A few years back, friends started bringing Prosecco to dinner parties, and I tried it without high expectations. I was surprised by its refreshing, semi-dry flavor, but I hung on to my preference for the brut Cava.
Now, there is a wide variety of choices of Prosecco and Cava in Upper Valley stores. Many of them, like Lunetta, are dry, and great bargains ranging from $10 to $15. There’s a reason why they’re so ubiquitous. Sparkling wines and Prosecco, particularly, are all the rage.
In the last two years, sales of imported sparkling wines have hit their stride in the U.S, and Prosecco is leading the bunch, according to a recent article in the Shanken News Daily, an online newsletter that reports on the wine and spirits industry.
In 2015, Prosecco sales in this country topped 4 million cases, and the wine’s growth over the past two years was 1.5 million cases, an increase that nearly matches the total sales of Champagne in the U.S., the article said.
Lunetta — that’s Italian for little moon — is produced by Cavit, a very large Italian corporation that’s known for its popular Pinot Grigio and Pinot Noir, neither of which is high on my favorites list. But chief winemaker Anselmo Martini, one of Italy’s top oenologists, also makes some higher quality wines in Cavit’s new, state-of-the-art winery, and Lunetta is one of them.
Lunetta Prosecco is made from 100 percent Glera, a white wine grape formerly known as Prosecco that has been traced back to the Roman Empire when it was grown near the village of Prosecco in northeastern Italy, not far from Venice.
The Glera grapes used in Lunetta are grown in the Veneto region, the regulated district for producing Prosecco wine. The name of the grape was changed in 2009 to ensure that winemakers growing it in other regions couldn’t call their sparkling wines Prosecco.
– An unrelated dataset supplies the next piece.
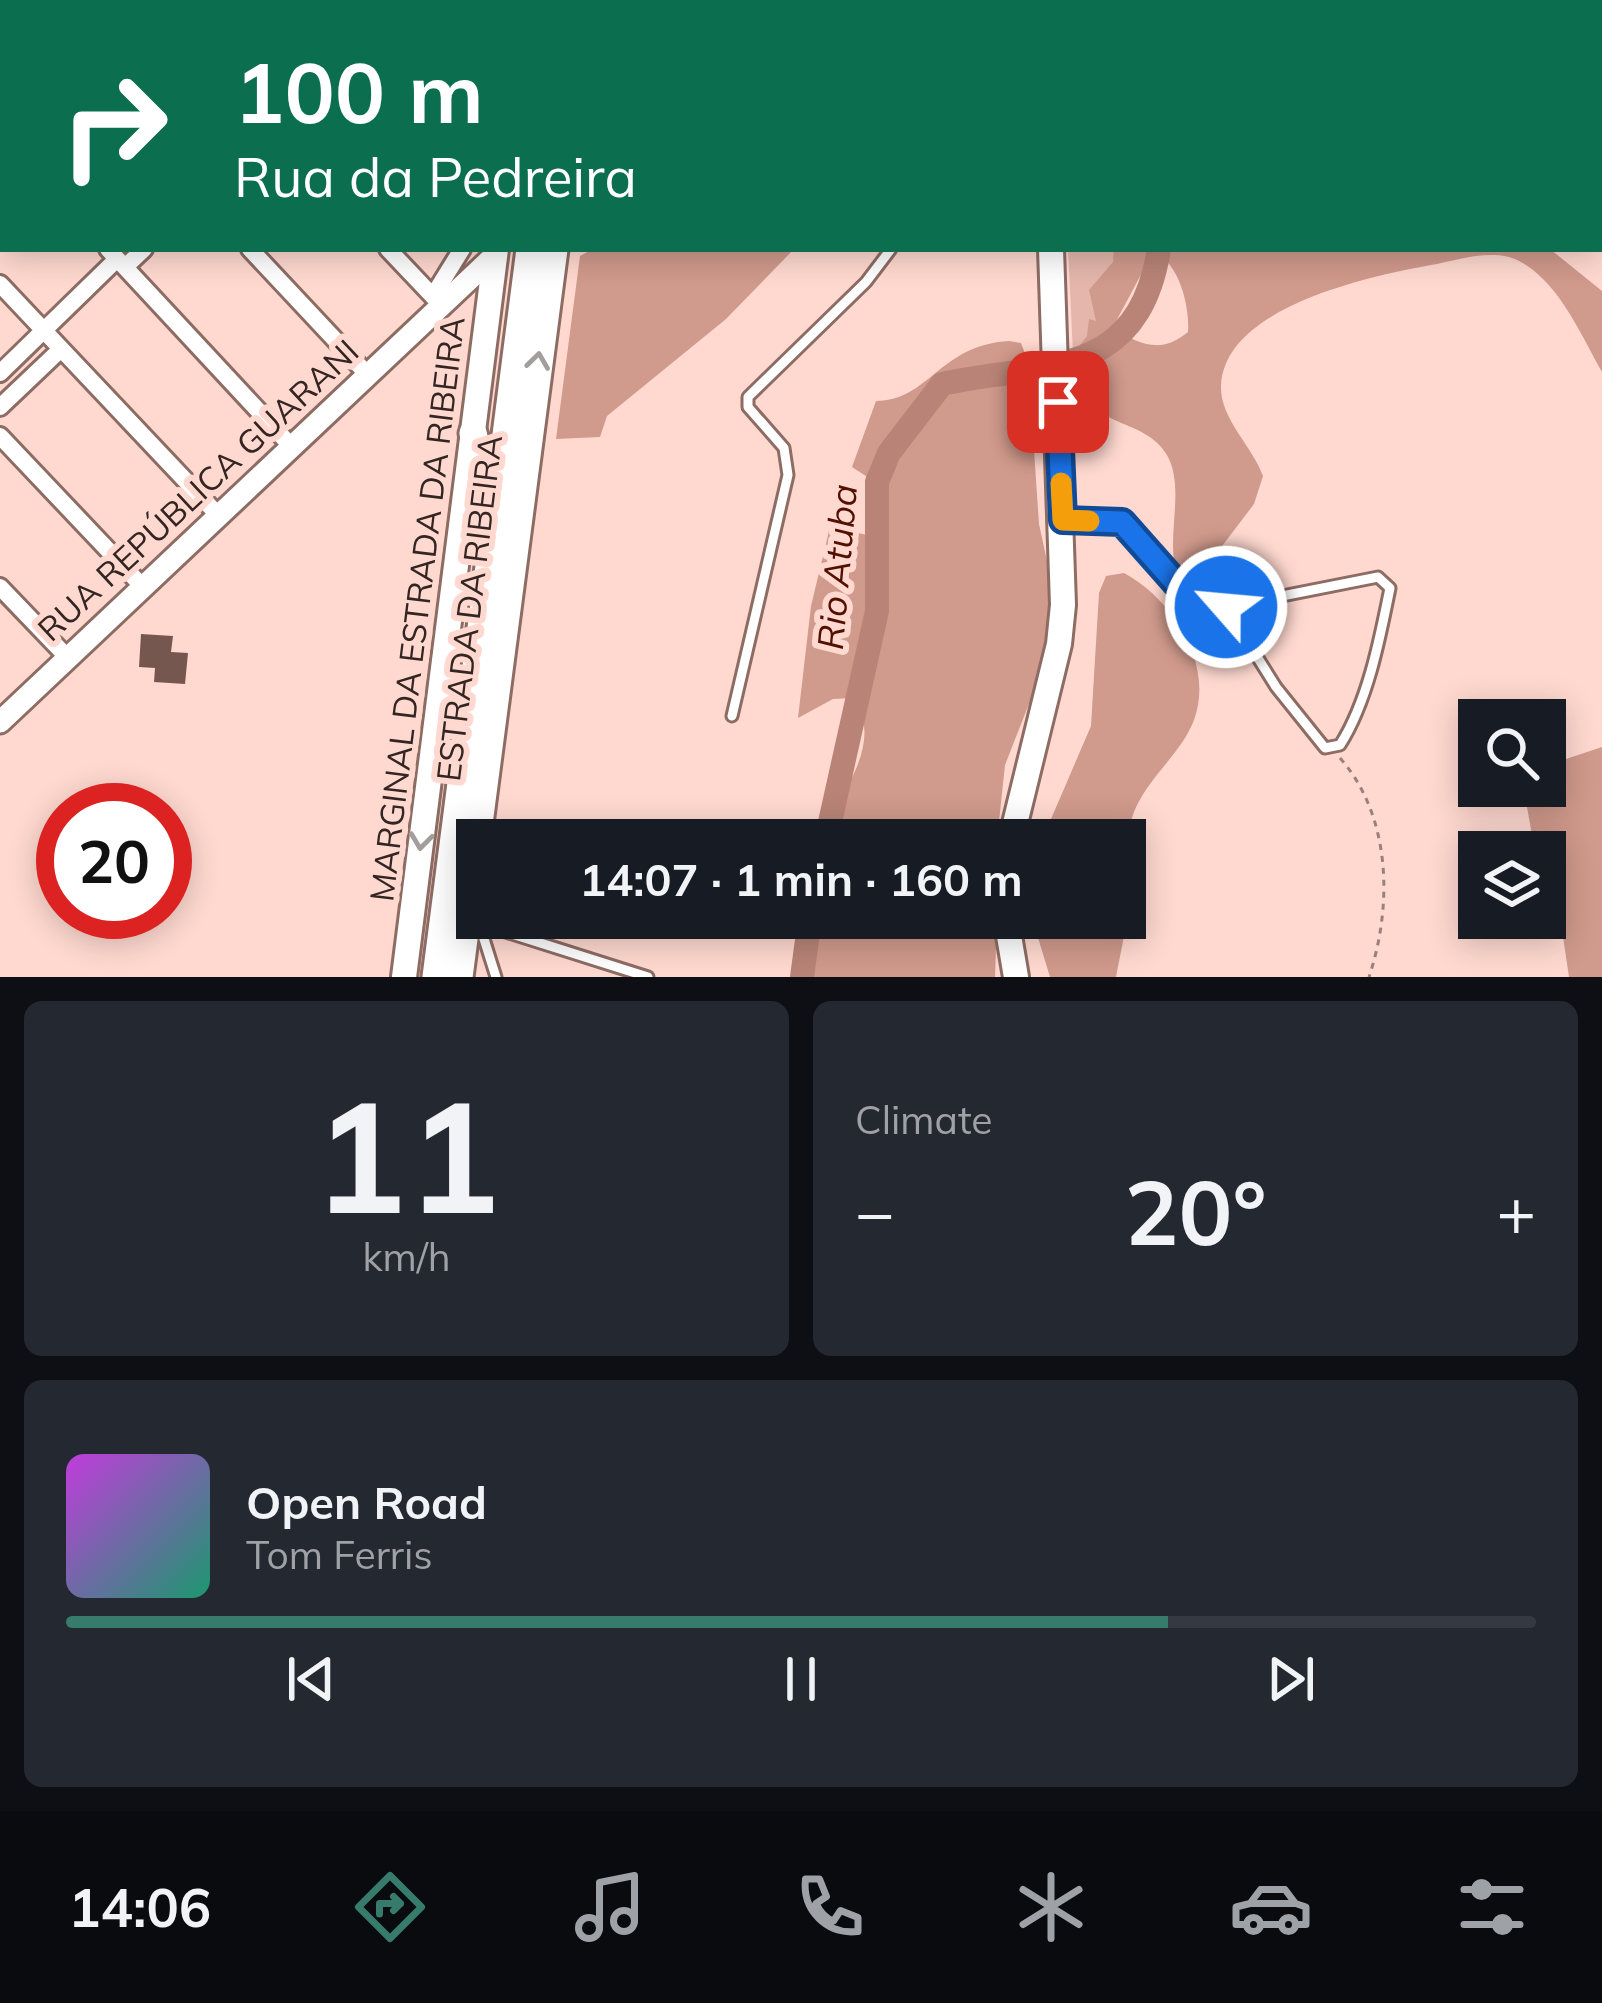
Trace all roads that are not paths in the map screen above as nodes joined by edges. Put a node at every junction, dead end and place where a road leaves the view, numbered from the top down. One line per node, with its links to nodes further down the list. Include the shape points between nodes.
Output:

For Lunetta, hand-picked grapes are turned into sparkling wine using the Italian Charmat method. With this process, the primary fermentation takes place in temperature-controlled stainless steel tanks. The secondary fermentation is for 30 days, also in stainless steel tanks put under pressure to create the bubbles. Then the wine is promptly bottled and shipped, Martini says in his tasting notes. The method is cheaper and much faster than the traditional Champagne method, where the secondary fermentation is done in the bottle.
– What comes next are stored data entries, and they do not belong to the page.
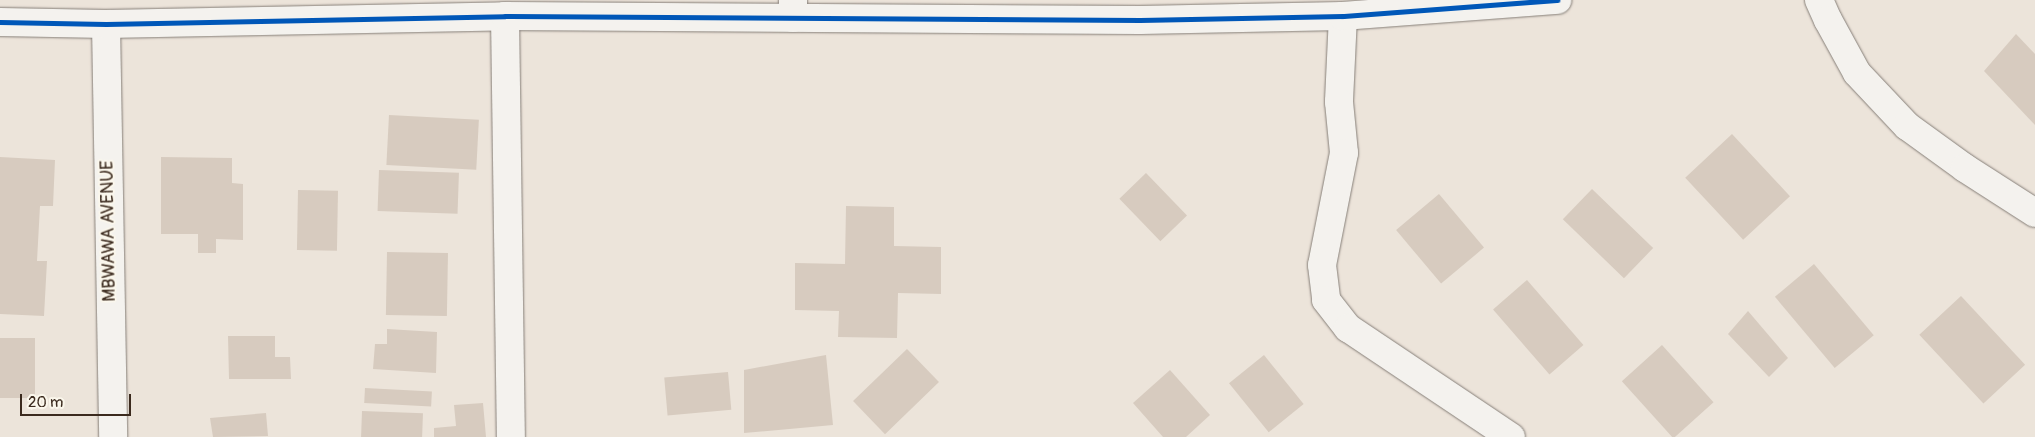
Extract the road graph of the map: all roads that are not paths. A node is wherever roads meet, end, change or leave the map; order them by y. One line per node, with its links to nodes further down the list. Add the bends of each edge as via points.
1 (1557, 0): 5 (street)
2 (1820, 0): 8 (street, via 1857,73 1907,126)
3 (793, 9): 4 (street); 5 (street, via 1140,20)
4 (505, 16): 7 (street); 10 (street)
5 (1343, 16): 11 (street, via 1339,102 1344,153 1322,264 1326,300 1348,328)
6 (0, 22): 7 (street)
7 (106, 24): 9 (street, MBWAWA AVENUE)
8 (2035, 214)
9 (113, 437)
10 (511, 437)
11 (1511, 437)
By using the tanks, the cost of production is not only lower, but the consistency of the wine also can be maintained, advocates say.
I think you get what you pay for when you buy fine Champagne, however, since the French wine is far out of my price range, I’m happy to enjoy Lunetta, a pale, straw-colored, dry wine that sparkles with fine bubbles, has the aroma of apple and peach with a crisp, clean taste and a smooth finish.
Lunetta Prosecco may not be Champagne, but it goes on sale for $9.99, and I have a bottle in the refrigerator for New Year’s Eve, right along side of one of my favorite Cavas. I plan to sample them both with the heavy hors d’oeuvres my wife and I will be serving.